_Pasaje dado_:

Una vez, cuando iba vestida de blanco en un día lluvioso, me manché de barro. De inmediato se observó la incomodidad de todos al verme con ese sucio tan llamativo. Desde aquel día, no me visto tan frecuentemente de blanco y prefiero colores oscuros para evitar ensuciarme. 

Aquel precioso y recordado vestido ya nunca fue igual; es decir, comencé a cuidarlo más. Logré, sí, quitar la mancha, pero cada vez que lo usaba, estaba más pendiente de él. Considero que todo es aprendizaje y nos hace crecer. Entonces, ya aprendí que es demasiado fácil transformar algo blanco y limpio a algo sucio, más no tan fácil volverlo a transformar ya después de sucio. 

Desde mi nuevo nacimiento, celebro la nueva vida en Cristo Jesús (2Co 5:17). En ella, cada día es un proceso pleno de metamorfosis. Entre grandes desafíos, pasiones, sacrificios, distracciones, luchas y convicciones de fe en nuestro Señor, el Espíritu Santo hace una labor constante en la carne que pule sin igual como oro refinado para la gloria de nuestro Dios Todopoderoso (1P 1:7).

El Espíritu Santo, en transformación constante, me ha limpiado de sentimientos, pensamientos y acciones. En el logro de dicho trabajo espiritual, y humano al mismo tiempo, se necesita de un cambio interno para poder reflejar el Espíritu Santo y que sea Dios trabajando y transformando mi carácter de día en día, para perfeccionar mi actitud y asemejarla a la del Señor Jesucristo. No es fácil, es un caminar de perseverancia y negación constante de mi yo (Lc 9:23).

Pero cada vez que evalúo cómo era mi vida antes de conocer a Cristo, internalizo y doy gracias a Dios porque no sé qué sería de mi vida sin la acción transformadora del Espíritu Santo, en especial en los momentos cuando la fe se fatiga. Pero esto resulta para dejar a un lado mi posición acomodada y enfocarme en la negación de mis propósitos y deseos terrenales, con la mirada puesta en Jesús (Heb 12:2), para así poder seguirle y amarle en obediencia y verdad.

_Material proporcionado_:
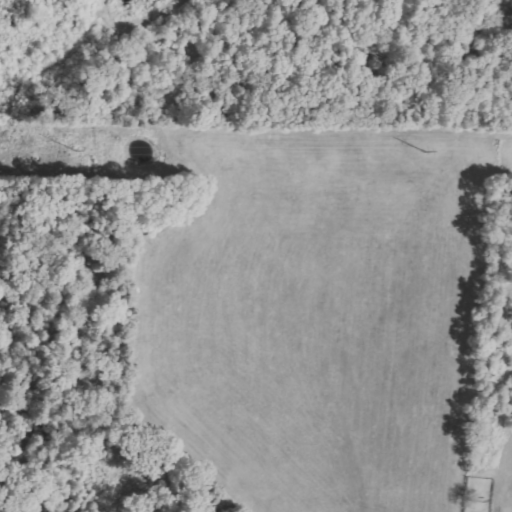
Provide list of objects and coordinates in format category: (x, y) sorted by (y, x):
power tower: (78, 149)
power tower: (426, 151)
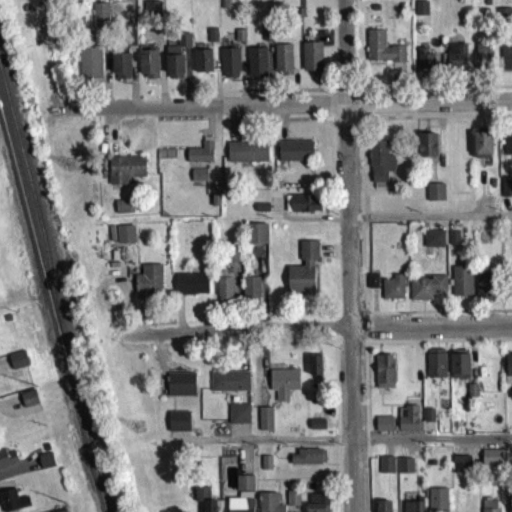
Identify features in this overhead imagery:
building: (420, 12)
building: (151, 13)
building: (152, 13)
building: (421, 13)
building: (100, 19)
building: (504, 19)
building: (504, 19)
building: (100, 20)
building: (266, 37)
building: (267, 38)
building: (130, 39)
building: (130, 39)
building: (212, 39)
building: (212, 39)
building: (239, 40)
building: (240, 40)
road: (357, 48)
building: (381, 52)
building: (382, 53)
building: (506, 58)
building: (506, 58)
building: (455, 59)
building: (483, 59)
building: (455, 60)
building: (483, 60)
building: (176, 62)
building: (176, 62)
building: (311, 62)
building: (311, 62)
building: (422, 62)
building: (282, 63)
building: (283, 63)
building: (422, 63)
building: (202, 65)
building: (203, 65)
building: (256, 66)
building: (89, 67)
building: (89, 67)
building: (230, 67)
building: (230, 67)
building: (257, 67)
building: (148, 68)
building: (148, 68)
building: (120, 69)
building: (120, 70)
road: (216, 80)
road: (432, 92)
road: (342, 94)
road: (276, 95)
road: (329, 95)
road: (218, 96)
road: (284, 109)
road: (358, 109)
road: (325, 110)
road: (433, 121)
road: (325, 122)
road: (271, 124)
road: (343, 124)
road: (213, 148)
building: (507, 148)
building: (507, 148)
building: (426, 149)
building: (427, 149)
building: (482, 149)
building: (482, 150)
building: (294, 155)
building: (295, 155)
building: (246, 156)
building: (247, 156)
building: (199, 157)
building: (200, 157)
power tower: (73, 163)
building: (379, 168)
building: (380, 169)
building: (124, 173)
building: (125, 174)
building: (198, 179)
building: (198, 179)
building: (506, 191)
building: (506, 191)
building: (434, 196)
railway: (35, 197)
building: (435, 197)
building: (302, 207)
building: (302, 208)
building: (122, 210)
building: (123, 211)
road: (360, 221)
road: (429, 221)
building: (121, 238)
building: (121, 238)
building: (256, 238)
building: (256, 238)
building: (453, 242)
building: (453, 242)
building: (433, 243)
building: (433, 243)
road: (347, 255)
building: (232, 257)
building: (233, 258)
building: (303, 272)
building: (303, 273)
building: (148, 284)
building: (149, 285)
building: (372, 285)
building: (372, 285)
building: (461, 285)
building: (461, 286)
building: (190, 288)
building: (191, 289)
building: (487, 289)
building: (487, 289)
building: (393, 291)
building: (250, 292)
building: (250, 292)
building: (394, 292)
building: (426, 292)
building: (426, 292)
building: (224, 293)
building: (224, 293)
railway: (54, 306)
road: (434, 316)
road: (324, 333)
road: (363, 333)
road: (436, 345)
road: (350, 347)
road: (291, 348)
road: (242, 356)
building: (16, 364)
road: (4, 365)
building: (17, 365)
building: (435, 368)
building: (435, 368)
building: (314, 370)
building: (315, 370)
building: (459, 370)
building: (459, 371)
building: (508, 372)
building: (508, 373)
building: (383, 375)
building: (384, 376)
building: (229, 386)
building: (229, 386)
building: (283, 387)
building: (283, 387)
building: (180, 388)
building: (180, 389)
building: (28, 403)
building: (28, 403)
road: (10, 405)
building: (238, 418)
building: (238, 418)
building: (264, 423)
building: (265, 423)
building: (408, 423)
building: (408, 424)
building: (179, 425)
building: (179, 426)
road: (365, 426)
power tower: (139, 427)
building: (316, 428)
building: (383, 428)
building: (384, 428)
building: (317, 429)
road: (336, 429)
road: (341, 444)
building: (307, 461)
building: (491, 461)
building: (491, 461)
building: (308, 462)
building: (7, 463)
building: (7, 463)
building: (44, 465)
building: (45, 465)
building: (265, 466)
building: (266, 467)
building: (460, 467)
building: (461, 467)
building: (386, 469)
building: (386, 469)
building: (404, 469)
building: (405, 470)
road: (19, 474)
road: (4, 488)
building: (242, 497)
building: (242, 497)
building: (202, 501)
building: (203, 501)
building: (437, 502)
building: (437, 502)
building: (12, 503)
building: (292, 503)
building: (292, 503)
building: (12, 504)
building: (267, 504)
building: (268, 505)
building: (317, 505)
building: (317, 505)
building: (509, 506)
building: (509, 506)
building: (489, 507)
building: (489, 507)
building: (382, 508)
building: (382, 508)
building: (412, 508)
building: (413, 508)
...
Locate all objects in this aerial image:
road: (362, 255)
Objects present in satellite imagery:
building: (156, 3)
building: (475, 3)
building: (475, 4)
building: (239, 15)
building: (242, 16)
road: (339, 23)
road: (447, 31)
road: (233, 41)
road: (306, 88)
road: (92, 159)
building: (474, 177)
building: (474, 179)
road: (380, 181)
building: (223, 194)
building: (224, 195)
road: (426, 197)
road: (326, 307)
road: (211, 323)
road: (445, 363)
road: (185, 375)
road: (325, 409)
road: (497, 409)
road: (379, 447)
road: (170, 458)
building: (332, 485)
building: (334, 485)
---
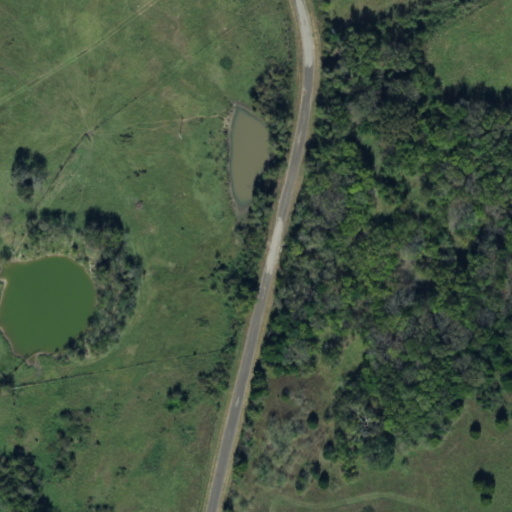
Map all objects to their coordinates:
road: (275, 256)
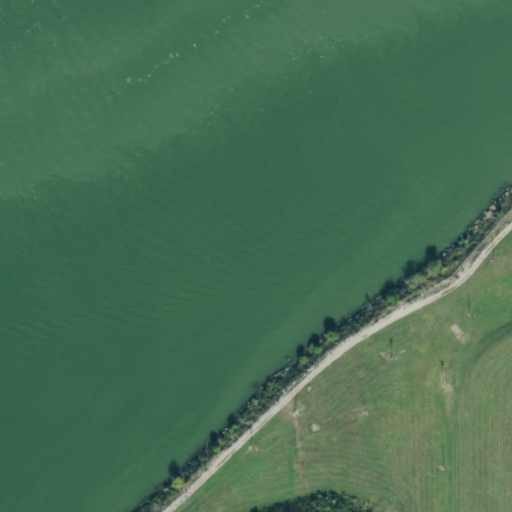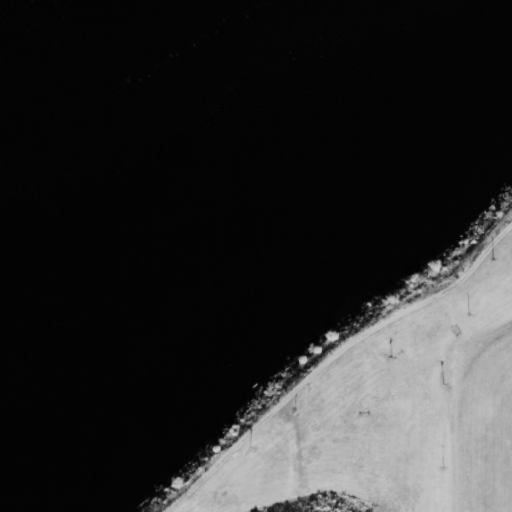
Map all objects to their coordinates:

_Tarea escrita A_: Enumere todas las citas bíblicas que aparecen entre paréntesis en el pasaje sobre el vestido blanco.
_Tarea escrita B_: Prosiga el pasaje sobre el vestido blanco a partir de su última oración.

_Resultado de la tarea A_:
2Co 5:17
1P 1:7
Lc 9:23
Heb 12:2

_Resultado de la tarea B_:
¿Qué requiere de mí? Esfuerzo, confianza y constancia. Debo dejar que sea Dios el que diga, haga y accione de la forma que solo Él actuaría. Debo también reconocer en cada instante la acción divina e intercesora de Dios moldeando mi mente y corazón. 

En ese amor transformador que me ha envuelto y enamorado desde que me amó primero, ha sido el mismo Dios en Su infinito poder y misericordia que me ha levantado y fortalecido en todas las áreas de la vida con Él. Comenzó en mi carácter y me ha domado desde el corazón para formar en mí el propósito santo que lleva Su nombre.

Todo en la vida se transforma, todo cambia; por lo tanto, no te resistas a cambiar. Pues, resucitarás con Él, mediante la obediencia del evangelio (Hch 2:38) y al ser crucificada juntamente con nuestro Salvador (Gá 2:20). Él es nuestro Príncipe de Paz, el Alfa y la Omega, el Camino, la Verdad, la Vida, el Agua viva, el Pan de vida, el Amigo fiel, el Rey de reyes, el Señor de señores y, por supuesto, quien nos transforma. Síguele y Él hará en ti lo que está haciendo en mí.